# Toro 826 model 38150 Solid State Ignition?????



## chadwick72 (Aug 25, 2014)

I bought a Toro 826 model # 38150 snowblower. It is missing part of the points system and would like to replace it with a solid state ignition that does not use points. The engine #'s are 190402 0989-01 79062710. I have called Briggs about this twice and have two conflicting answers. Any help would be appreciated!


----------



## UNDERTAKER (Dec 30, 2013)

you are going to need a new flywheel and a new HEI MAGNETO to change over to it is quite easy. let me know. ALOHA to the forms..


----------



## Grunt (Nov 11, 2013)

Hello and welcome to the forum chadwick. I am more familiar with Tecumseh engines than Briggs. POWERSHIFT is the MAN to answer your questions on this subject.
I did find this information while cruising around on Google though.
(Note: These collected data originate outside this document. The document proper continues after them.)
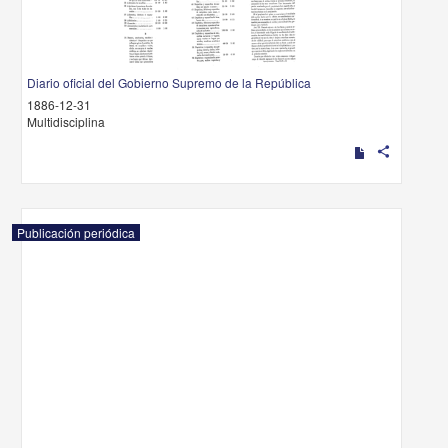
Diario oficial del Gobierno Supremo de la República
1886-12-31
Multidisciplina
share
Publicación periódica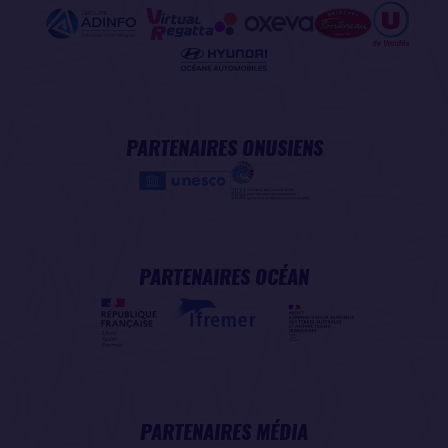
PARTENAIRES ONUSIENS
PARTENAIRES OCÉAN
PARTENAIRES MÉDIA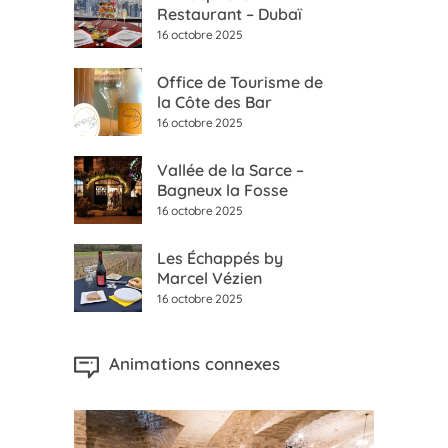
Restaurant – Dubaï
16 octobre 2025
Office de Tourisme de
la Côte des Bar
16 octobre 2025
Vallée de la Sarce –
Bagneux la Fosse
16 octobre 2025
Les Échappés by
Marcel Vézien
16 octobre 2025
Animations connexes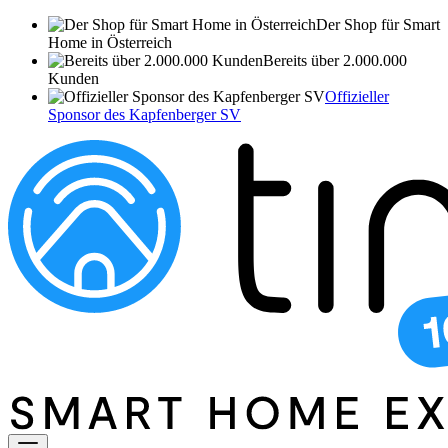
Der Shop für Smart
Home in Österreich
Bereits über 2.000.000
Kunden
Offizieller
Sponsor des Kapfenberger SV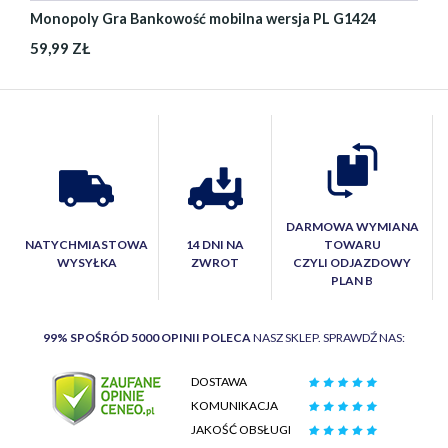
Monopoly Gra Bankowość mobilna wersja PL G1424
59,99 ZŁ
DARMOWA WYMIANA
NATYCHMIASTOWA
14 DNI NA
TOWARU
WYSYŁKA
ZWROT
CZYLI ODJAZDOWY
PLAN B
99% SPOŚRÓD 5000 OPINII POLECA
NASZ SKLEP. SPRAWDŹ NAS:
DOSTAWA
KOMUNIKACJA
JAKOŚĆ OBSŁUGI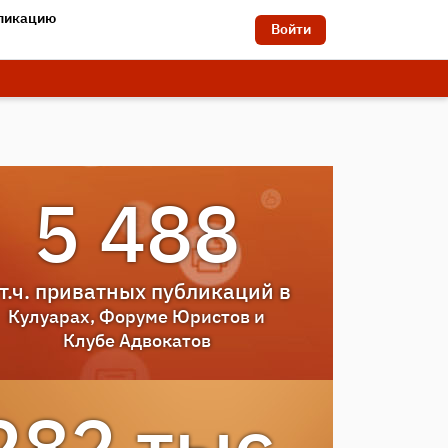
бликацию
Войти
5 488
 т.ч. приватных публикаций в
Кулуарах
,
Форуме Юристов
и
Клубе Адвокатов
282 тыс.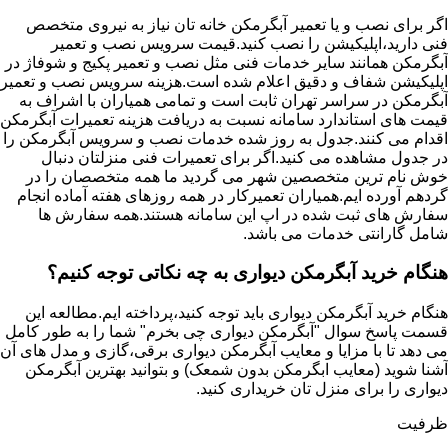
اگر برای نصب و یا تعمیر آبگرمکن خانه تان نیاز به نیروی متخصص
فنی دارید،اپلیکیشن را نصب کنید.قیمت سرویس نصب و تعمیر
آبگرمکن همانند سایر خدمات فنی مثل نصب و تعمیر پکیج و شوفاژ در
اپلیکیشن شفاف و دقیق اعلام شده است.هزینه سرویس نصب و تعمیر
آبگرمکن در سراسر تهران ثابت است و تمامی همیاران با اشراف به
قیمت های استاندارد سامانه نسبت به دریافت هزینه تعمیرات آبگرمکن
اقدام می کنند.جدول به روز شده خدمات نصب و سرویس آبگرمکن را
در جدول مشاهده می کنید.اگر برای تعمیرات فنی منزلتان دنبال
خوش نام ترین متخصصین شهر می گردید ما همه متخصصان را در
گردهم آورده ایم.همیاران تعمیرکار در همه روزهای هفته آماده انجام
سفارش های ثبت شده در اپ این سامانه هستند.همه سفارش ها
شامل گارانتی خدمات می باشد.
هنگام خرید آبگرمکن دیواری به چه نکاتی توجه کنیم؟
هنگام خرید آبگرمکن دیواری باید توجه کنید،پرداخته ایم.مطالعه این
قسمت پاسخ سوال "آبگرمکن دیواری چی بخرم" شما را به طور کامل
می دهد تا با مزایا و معایب آبگرمکن دیواری برقی،گازی و مدل های آن
آشنا شوید (معایب ابگرمکن بدون شمعک) و بتوانید بهترین آبگرمکن
دیواری را برای منزل تان خریداری کنید.
ظرفیت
*This link shows what engine numbers the 398811 magnetron coil will fit.*
*You can get the 398811 coil cheaper from other sources such as eBay.*
*http://www.milfordpower.com/Genuine-Briggs-Stratton-398811-Magnetron-Armatur-p/398811.htm*

*



**http://forums2.gardenweb.com/forums/load/tractor/msg0813095014791.html*


----------



## chadwick72 (Aug 25, 2014)

POWERSHIFT93 said:


> you are going to need a new flywheel and a new HEI MAGNETO to change over to it is quite easy. let me know. ALOHA to the forms..
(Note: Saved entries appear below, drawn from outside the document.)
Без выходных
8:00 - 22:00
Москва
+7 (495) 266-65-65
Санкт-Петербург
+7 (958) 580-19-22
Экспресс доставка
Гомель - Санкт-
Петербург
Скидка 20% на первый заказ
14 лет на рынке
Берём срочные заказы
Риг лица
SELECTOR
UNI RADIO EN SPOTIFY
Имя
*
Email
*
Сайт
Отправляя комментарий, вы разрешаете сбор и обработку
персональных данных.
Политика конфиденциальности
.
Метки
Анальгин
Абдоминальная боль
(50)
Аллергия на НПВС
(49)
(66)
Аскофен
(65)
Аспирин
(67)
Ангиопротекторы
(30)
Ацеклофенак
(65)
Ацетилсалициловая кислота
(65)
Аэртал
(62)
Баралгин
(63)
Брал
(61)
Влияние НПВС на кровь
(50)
When you say I need a new flywheel, can I send my flywheel to Briggs for repolarization? Could you send more info on the HEI magneto please? Thanks for your help!


----------



## UNDERTAKER (Dec 30, 2013)

If that flywheel does not have magnets on the inside of the flywheel. it would cost you way more to ship it back to them, I doubt they could even do it. they would tell you to buy a new flywheel. they list out at 185.00 dollars. the HEI magneto runs about 45.00 list out price. PM ME if you need more help.


----------



## Grunt (Nov 11, 2013)

I asked a person who is a Briggs Master Service Technician about your problem.
He said that the coil I guessed would work is the correct solid state replacement for the points ignition system conversion.
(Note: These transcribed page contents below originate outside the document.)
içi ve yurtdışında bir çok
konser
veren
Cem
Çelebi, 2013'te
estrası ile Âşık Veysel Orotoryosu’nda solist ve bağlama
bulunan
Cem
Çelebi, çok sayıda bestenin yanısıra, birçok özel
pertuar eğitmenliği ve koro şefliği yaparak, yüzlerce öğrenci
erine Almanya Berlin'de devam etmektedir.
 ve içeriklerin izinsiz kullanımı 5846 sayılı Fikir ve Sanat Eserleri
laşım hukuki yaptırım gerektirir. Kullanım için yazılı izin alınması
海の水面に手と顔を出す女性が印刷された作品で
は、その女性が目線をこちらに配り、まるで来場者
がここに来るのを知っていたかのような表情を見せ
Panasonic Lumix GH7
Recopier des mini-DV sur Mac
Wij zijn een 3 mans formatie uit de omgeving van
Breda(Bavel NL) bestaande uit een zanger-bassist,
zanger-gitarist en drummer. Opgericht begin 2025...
Briggs coil p\n 398811 is what you need to buy and it is quick and painless, snip the wires that protrude behind the flywheel, install the new coil, set the air gap (.012-.015) using a business card between the new coil and the flywheel, run the shutoff wire from the new coil to the ignition switch and you are good to go. No need to remove the flywheel or get it repolarized.


----------



## UNDERTAKER (Dec 30, 2013)

Grunt said:


> I asked a person who is a Briggs Master Service Technician about your problem.
> He said that the coil I guessed would work is the correct solid state replacement for the points ignition system conversion.
> 
> Briggs coil p\n 398811 is what you need to buy and it is quick and painless, snip the wires that protrude behind the flywheel, install the new coil, set the air gap (.012-.015) using a business card between the new coil and the flywheel, run the shutoff wire from the new coil to the ignition switch and you are good to go. No need to remove the flywheel or get it repolarized.


MAHALO there BROTHER GRUNT.


----------



## Grunt (Nov 11, 2013)

POWERSHIFT93 said:


> MAHALO there BROTHER GRUNT.


Just trying to help you out Brother PS93. We haven't heard back from chadwick to see if it worked or not. I may be getting my FIRST DISLIKE.


----------



## 43128 (Feb 14, 2014)




----------



## UNDERTAKER (Dec 30, 2013)

Grunt said:


> Just trying to help you out Brother PS93. We haven't heard back from chadwick to see if it worked or not. I may be getting my FIRST DISLIKE.


 WHY would that happen to you there BROTHER GRUNT.


----------



## UNDERTAKER (Dec 30, 2013)

Grunt said:


> Just trying to help you out Brother PS93. We haven't heard back from chadwick to see if it worked or not. I may be getting my FIRST DISLIKE.


 I will get way more dislikes then you ever will.


----------